The pace of modern life has quickened, and now we hear people speaking of someone's 15 seconds of fame. These "celebrities with a lower-case c" who will appear in this blog sometimes come to us from the world of entertainment, sometimes from the world of news. All are fascinating.

The need of our communications media for a continual stream of new material assures that we will have no end of colorful people who go quickly, where celebrity is concerned, from zero to hero (or villain) and back to zero. Now you see 'em, now you don't. What a crazy world, eh?

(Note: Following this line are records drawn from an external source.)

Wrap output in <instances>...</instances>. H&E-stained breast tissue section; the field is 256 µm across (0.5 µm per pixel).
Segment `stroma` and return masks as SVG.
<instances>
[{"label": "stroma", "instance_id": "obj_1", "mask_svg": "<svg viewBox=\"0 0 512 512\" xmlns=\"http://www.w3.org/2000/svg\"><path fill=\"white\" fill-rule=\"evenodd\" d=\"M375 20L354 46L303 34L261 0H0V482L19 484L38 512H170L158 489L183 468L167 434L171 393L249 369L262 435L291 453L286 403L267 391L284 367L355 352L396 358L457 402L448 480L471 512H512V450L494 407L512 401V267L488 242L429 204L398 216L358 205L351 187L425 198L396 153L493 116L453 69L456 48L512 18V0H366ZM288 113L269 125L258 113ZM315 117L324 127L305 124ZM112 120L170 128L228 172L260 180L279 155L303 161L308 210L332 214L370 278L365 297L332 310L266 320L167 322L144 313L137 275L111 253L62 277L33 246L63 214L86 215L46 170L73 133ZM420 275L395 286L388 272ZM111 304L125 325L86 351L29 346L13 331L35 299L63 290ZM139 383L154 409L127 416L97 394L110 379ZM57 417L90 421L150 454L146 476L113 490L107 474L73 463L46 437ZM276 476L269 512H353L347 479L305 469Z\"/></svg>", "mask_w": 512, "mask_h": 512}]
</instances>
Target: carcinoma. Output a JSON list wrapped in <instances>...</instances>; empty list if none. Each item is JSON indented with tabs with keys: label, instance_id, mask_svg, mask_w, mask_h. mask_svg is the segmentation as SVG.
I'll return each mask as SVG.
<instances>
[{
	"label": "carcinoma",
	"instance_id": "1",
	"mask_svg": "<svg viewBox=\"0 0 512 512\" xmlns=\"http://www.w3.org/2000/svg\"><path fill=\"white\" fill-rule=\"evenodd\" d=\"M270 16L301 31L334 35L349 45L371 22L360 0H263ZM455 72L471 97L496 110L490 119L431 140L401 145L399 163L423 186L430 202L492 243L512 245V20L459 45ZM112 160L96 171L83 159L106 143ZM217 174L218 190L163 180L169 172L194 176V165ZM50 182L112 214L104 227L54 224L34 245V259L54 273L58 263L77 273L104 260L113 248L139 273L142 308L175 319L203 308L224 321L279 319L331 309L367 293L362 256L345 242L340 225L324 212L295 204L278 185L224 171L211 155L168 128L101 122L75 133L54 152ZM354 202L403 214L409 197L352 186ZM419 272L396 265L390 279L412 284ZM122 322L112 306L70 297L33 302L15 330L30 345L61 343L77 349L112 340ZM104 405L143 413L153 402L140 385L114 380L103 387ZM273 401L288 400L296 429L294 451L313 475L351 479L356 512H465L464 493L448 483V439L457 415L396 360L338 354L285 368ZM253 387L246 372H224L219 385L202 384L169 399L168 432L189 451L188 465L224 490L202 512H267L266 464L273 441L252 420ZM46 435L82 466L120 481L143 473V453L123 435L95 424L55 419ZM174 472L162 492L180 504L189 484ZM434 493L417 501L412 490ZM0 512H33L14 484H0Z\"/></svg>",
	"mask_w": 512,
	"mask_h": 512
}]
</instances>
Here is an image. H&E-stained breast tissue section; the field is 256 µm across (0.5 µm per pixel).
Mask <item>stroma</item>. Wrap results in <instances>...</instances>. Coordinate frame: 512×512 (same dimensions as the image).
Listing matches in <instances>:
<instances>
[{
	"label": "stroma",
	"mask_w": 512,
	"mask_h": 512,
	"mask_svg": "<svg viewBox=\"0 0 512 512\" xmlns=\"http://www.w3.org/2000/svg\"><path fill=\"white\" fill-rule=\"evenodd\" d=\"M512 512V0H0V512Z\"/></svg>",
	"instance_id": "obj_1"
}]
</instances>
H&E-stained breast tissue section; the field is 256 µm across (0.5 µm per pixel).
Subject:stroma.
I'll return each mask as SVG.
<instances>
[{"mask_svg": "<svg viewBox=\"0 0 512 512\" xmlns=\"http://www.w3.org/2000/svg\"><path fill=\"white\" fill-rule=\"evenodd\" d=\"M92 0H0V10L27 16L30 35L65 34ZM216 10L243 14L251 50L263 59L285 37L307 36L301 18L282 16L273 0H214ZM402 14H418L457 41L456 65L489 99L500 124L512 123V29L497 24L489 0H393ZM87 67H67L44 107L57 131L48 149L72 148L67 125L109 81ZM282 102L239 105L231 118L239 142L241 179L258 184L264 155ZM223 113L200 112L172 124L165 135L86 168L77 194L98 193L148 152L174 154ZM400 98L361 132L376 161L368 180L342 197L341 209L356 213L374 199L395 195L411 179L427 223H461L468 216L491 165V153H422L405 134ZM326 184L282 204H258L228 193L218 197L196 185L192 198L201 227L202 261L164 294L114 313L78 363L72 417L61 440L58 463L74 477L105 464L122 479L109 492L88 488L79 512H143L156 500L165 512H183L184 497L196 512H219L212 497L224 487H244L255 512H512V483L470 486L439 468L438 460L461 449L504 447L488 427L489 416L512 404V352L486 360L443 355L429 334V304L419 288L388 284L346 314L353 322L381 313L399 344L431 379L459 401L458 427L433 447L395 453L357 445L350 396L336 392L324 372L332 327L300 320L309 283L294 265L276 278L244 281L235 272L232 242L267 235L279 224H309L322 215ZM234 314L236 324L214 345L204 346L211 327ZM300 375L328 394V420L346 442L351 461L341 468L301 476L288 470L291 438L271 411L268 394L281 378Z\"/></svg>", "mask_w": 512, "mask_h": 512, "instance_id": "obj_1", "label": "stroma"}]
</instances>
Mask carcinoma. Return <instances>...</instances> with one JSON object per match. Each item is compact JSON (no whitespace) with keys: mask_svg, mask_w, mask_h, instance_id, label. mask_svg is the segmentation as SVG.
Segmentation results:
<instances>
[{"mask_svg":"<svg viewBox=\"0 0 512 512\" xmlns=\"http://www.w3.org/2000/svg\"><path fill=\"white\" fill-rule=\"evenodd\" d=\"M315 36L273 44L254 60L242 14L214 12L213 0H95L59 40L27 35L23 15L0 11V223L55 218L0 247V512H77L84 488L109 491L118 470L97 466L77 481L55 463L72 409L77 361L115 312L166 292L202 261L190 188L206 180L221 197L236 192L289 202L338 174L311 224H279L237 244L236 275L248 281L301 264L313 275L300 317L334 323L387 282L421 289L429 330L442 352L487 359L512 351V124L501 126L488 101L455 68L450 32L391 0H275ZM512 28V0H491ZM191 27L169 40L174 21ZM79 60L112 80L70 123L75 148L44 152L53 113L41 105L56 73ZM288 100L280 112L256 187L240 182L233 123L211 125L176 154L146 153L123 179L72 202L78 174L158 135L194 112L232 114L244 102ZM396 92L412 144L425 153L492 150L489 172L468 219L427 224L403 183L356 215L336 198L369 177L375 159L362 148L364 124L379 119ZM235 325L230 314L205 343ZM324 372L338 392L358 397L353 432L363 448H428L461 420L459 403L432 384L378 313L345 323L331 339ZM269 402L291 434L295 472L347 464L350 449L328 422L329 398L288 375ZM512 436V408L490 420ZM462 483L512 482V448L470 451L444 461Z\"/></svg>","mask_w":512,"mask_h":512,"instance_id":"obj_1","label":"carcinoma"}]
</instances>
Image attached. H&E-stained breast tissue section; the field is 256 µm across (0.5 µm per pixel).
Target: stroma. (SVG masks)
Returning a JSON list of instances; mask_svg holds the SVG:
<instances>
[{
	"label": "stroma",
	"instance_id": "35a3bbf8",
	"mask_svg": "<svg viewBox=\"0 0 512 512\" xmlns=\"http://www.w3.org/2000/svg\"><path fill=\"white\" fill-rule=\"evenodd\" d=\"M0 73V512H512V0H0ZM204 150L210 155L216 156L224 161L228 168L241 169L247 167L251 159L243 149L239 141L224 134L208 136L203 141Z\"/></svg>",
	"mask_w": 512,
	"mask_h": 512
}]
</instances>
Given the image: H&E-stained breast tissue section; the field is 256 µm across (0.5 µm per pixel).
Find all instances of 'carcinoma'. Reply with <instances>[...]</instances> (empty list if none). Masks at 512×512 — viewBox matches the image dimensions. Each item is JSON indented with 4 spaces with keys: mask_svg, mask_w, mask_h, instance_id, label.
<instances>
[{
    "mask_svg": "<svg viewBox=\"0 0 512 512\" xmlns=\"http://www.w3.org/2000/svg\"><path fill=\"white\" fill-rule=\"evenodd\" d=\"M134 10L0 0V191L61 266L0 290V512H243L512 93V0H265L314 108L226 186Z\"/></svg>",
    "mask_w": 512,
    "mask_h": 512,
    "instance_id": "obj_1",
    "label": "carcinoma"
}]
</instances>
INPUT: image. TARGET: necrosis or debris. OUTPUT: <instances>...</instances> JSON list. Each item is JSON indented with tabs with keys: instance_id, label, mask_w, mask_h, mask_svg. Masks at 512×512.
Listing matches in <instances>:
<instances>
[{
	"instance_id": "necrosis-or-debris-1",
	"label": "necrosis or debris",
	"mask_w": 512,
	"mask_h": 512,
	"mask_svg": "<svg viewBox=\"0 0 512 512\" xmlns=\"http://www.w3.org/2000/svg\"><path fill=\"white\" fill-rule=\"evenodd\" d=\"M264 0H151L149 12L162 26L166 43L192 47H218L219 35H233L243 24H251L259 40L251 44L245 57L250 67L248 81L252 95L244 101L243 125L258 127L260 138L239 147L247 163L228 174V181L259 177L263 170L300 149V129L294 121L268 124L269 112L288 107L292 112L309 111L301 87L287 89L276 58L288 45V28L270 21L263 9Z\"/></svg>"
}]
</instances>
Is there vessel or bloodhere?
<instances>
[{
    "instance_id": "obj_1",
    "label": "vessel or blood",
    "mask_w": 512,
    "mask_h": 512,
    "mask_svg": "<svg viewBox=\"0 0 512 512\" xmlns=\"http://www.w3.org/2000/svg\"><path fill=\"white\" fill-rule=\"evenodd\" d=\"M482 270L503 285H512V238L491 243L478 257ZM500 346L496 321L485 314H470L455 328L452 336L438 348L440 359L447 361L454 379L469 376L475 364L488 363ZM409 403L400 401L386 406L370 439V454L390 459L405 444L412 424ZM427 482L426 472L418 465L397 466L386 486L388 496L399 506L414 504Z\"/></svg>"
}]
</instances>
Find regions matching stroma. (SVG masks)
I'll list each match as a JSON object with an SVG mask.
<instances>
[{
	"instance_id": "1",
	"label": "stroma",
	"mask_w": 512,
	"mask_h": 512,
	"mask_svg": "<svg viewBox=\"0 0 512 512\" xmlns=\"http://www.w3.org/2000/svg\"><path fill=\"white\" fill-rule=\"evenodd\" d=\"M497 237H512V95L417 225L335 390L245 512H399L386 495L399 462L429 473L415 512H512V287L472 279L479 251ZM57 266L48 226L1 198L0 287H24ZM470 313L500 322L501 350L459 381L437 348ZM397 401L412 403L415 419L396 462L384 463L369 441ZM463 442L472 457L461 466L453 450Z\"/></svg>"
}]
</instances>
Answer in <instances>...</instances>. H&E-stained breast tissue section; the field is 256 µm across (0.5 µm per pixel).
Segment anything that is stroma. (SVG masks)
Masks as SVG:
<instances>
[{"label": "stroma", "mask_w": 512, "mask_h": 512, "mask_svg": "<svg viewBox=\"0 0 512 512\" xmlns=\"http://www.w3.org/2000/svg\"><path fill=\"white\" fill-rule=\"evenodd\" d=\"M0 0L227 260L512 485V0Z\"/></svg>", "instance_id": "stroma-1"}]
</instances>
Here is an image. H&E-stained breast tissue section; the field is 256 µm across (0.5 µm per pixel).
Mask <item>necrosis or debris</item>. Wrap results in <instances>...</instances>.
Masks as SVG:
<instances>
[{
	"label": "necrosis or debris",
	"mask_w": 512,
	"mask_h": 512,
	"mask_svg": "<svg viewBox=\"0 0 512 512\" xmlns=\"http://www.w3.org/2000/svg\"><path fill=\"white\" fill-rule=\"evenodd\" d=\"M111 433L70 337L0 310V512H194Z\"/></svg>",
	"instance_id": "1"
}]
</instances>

Temporary celebrities coming from the world of entertainment include one-hit recording artists; TV and movie icons who, although they might have had a great many accomplishments in their career, are remembered for one big role; standouts of reality TV; sports figures remembered for one remarkable accomplishment; and people whose celebrity came from one big role in a commercial or print ad.

News-based temporary celebrities come in many forms: mass/serial killers, other murderers of special note, sex-crime offenders, disgraced figures of government/military/business/media/religion, spies/traitors, hoaxers, femmes/hommes fatale, heroes, whistle blowers, inventors/innovators, and victims.

Celebrity Blogsburg will consider each category in turn.

Thursday, April 30, 2009

Victim Emmett Till

The murder of 14-year-old Emmett Till of Chicago was one of those revolting, chilling Deep South stories of the pre-civil rights era. Till was brutally murdered by parties known yet never convicted in a small town in Mississippi.

Young Till was visiting relatives in Money, Miss. in 1955. With a few local African-American boys, he visited a local store to buy some candy. His companions dared him to speak to Carolyn Bryant, a young woman who, with her husband, owned the store.

Accounts differ about whether Till whistled at her to made some kind of flirtatious remark, but three days later, the woman's husband and another man kidnapped Till from his uncle's house, beat and shot him and weighted down his body, which they dumped into the Tallahatchie River--a river later publicized again in a song by one-hit wonder Bobbie Gentry.

Till's uncle identified the two white men who abducted Emmett, but the all-white jury predictably found the men not guilty.

Till's mutilated remains were taken back to Chicago for burial, and an open-casket service allowed some 50,000 people to see what had happened to the boy. Emmett Till's dreadful demise infuriated the black community and sickened most decent whites. His killing is regarded as one of the important precursors that motivated the drive for equal rights for all Americans.